Just increase the water level a little so that surface agitation from the filter return is minimized.


----------



## Lab_Man (Dec 7, 2012)

I use a HOB and like the flow that I get from it. I can keep my CO2 in the 30 ppm range at a 1.5 bpm rate with a GLA 75 mm Atomic diffuser. 

I have to supplement O2 so the fish don't start gasping for air.


----------



## tattooedfool83 (Mar 15, 2013)

Are u guys feeding the co2 intake line into the intake of the hob?


----------



## Entomologist210 (Nov 16, 2013)

I am, but I'm still unsure if it's a good way to get more CO2 from my DIY yeast system into the tank or if I'm just making it easier for the CO2 to exit the tank through agitation.


----------



## Lab_Man (Dec 7, 2012)

tattooedfool83 said:


> Are u guys feeding the co2 intake line into the intake of the hob?

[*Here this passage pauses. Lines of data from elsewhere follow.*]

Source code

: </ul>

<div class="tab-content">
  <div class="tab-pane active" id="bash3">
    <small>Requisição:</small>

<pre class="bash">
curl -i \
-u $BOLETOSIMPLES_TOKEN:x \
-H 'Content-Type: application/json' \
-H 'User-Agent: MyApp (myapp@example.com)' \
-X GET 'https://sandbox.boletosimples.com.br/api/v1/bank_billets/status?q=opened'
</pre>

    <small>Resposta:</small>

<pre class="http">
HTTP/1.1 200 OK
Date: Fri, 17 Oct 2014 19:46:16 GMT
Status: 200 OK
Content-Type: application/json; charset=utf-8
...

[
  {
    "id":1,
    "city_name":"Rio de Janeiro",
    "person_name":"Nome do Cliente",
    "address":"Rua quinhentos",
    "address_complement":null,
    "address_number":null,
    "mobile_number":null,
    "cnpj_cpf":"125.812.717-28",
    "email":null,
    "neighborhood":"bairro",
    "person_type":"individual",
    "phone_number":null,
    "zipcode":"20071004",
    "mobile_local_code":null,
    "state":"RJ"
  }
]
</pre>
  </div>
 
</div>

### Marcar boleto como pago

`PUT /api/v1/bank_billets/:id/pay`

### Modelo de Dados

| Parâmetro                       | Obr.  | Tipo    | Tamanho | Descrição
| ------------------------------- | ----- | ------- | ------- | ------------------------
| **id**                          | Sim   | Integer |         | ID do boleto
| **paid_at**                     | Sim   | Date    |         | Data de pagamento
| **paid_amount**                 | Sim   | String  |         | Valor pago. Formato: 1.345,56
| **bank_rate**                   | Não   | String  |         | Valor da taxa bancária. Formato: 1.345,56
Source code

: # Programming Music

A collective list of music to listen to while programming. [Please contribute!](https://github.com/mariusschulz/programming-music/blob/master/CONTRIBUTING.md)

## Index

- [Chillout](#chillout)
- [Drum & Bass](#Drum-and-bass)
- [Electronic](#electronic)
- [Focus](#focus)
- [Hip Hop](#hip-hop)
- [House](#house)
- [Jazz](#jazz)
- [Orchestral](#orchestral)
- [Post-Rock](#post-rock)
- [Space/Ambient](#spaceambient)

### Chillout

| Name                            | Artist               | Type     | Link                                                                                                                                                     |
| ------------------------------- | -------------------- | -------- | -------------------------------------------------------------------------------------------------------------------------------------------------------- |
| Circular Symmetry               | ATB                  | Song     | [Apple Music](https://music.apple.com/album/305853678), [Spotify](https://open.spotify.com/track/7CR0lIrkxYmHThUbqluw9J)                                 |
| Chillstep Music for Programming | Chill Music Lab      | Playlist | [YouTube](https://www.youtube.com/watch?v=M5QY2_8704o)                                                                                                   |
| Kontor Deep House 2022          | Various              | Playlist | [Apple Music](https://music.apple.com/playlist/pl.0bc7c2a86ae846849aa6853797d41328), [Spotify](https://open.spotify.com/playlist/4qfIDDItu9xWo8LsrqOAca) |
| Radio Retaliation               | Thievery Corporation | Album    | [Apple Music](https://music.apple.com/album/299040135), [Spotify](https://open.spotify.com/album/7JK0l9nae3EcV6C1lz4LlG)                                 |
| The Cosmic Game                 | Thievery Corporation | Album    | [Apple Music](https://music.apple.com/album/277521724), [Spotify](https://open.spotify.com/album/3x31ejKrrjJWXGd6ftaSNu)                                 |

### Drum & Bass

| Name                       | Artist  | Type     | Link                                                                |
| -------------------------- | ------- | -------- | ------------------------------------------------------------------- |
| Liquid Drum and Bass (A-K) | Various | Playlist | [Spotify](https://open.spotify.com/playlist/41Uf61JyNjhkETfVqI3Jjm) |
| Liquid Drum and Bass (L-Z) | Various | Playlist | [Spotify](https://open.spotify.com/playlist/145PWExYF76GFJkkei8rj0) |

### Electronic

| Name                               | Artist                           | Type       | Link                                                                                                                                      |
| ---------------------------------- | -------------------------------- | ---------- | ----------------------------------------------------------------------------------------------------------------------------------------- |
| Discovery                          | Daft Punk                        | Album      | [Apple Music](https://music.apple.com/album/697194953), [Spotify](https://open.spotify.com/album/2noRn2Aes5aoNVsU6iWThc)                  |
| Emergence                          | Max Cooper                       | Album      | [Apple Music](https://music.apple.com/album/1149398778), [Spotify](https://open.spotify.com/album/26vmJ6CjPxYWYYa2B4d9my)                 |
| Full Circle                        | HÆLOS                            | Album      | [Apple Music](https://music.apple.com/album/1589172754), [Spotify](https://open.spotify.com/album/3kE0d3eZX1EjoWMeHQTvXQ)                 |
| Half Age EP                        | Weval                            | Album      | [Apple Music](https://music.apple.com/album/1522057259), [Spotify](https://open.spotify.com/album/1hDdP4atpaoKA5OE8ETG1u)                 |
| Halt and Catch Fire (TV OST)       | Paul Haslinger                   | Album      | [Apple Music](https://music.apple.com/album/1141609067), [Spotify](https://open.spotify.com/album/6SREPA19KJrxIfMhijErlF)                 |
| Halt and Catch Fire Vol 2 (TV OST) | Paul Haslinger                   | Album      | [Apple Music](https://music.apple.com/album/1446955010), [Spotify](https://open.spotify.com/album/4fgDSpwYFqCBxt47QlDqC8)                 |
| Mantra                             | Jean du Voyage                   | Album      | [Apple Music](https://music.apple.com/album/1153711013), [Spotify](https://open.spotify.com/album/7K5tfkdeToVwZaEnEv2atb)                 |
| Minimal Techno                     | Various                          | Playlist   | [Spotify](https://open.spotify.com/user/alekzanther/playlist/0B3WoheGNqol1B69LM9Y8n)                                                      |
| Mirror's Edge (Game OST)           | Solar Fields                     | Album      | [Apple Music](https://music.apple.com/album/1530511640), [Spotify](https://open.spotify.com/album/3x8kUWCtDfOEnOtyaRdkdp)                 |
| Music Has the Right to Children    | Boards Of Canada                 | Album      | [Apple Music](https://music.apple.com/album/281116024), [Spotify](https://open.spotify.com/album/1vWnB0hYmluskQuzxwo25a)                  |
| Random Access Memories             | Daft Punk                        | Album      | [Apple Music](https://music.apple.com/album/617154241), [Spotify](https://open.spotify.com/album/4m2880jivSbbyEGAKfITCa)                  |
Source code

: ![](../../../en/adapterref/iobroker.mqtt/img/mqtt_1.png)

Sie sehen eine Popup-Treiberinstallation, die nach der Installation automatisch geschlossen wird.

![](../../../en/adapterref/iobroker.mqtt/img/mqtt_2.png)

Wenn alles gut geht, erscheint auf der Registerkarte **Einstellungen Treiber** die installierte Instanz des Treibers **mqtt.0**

I am injecting CO2 on the opposite side of the aquarium from the HOB. I have a circulating fan to propel the CO2 bubbles down and across the aquarium. The bubbles then are propelled by the HOB flow across the aquarium and down the glass wall. Then due to the current, the CO2 makes several revolutions around the aquarium and is disbursed through the water column.


----------



## Lab_Man (Dec 7, 2012)

I don't inject into the HOB filter intake because I think that I'd lose more CO2 due to surface agitation. Cavitation (due to the CO2 bubbles) of the pump is also a concern as it would cause a pre-mature failure of the pump.


----------



## tattooedfool83 (Mar 15, 2013)

I have a co2 tank half full and a 20 long with 2 Hobs on it. Debating how to go about injecting co2. I have it on another tank and was using a power head to distribute the co2.


----------



## Lab_Man (Dec 7, 2012)

The biggest factor that contributes to CO2 loss because of HOB filters is low water level. If you are vigilant and keep the water level up the HOB doesn't effect CO2 too greatly.


----------



## shift (Jan 7, 2013)

Cooler water also holds more co2. On the flip side you want some surface agitation or an air stone so you don't has your fish (if you are injecting high amounts)


----------



## Lab_Man (Dec 7, 2012)

shift said:


> Cooler water also holds more co2. On the flip side you want some surface agitation or an air stone so you don't has your fish (if you are injecting high amounts)


I found that I had to add an air stone when I transferred my fish into my planted tank. They were gulping and breathing heavily at first without the air stone. After adding the air stone everyone is happy, happy, happy.


----------